In relation to the 2009 “review”, it agreed with John Yates’s own assessment that this was “very poor”, that he did not ask the right questions and that he was guilty of a “serious misjudgement” (para 81).

A  number of serious concerns were expressed about the evidence of police officers.  In relation to Mr Andy Hayman and his contacts with News International it was said

We do not expressly accuse Mr Hayman of lying to us in his evidence, but it is difficult to escape the suspicion that he deliberately  prevaricated in order to mislead us. This is very serious. (Conclusion, para 11 and Report para 67).

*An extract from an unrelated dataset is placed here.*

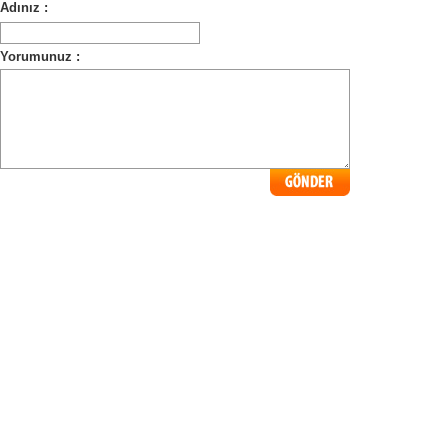
Adınız :
Yorumunuz :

As to the engagement of Neil Wallis to give PR advice to the police the Committee concluded

We are appalled at what we have learnt about the letting of the media support
contract to Mr Wallis. We are particularly shocked by the approach taken by Mr
Fedorcio: he said he could not remember who had suggested seeking a quote from Mr Wallis; he appears to have carried out no due diligence in any generally recognised sense of that term; he failed to answer when asked whether he knew that AC Yates was a friend of Mr Wallis; he entirely inappropriately asked Mr Yates to sound out Mr Wallis although he knew that Mr Yates had recently looked at the hacking investigation of 2005-06; and he attempted to deflect all blame on to Mr Yates when he himself was responsible for letting the contract. (Conclusion, para 17 and para 86)

 The Committee made some general recommendations for the future.  In particular, that more resources be devoted to the police investigation and the grant of additional powers to the Information Commissioner to deal with breaches of data protection, including phone hacking and blagging.

In commenting on the report, the Committee Chair Right Hon Keith Vaz MP said:

“There has been a catalogue of failures by the Metropolitan Police, and deliberate attempts by News International to thwart the various investigations. Police and prosecutors have been arguing over the interpretation of the law.

The new inquiry requires additional resources and if these are not forthcoming, it will take years to inform all the potential victims. The victims of hacking should have come first and I am shocked that this has not happened.”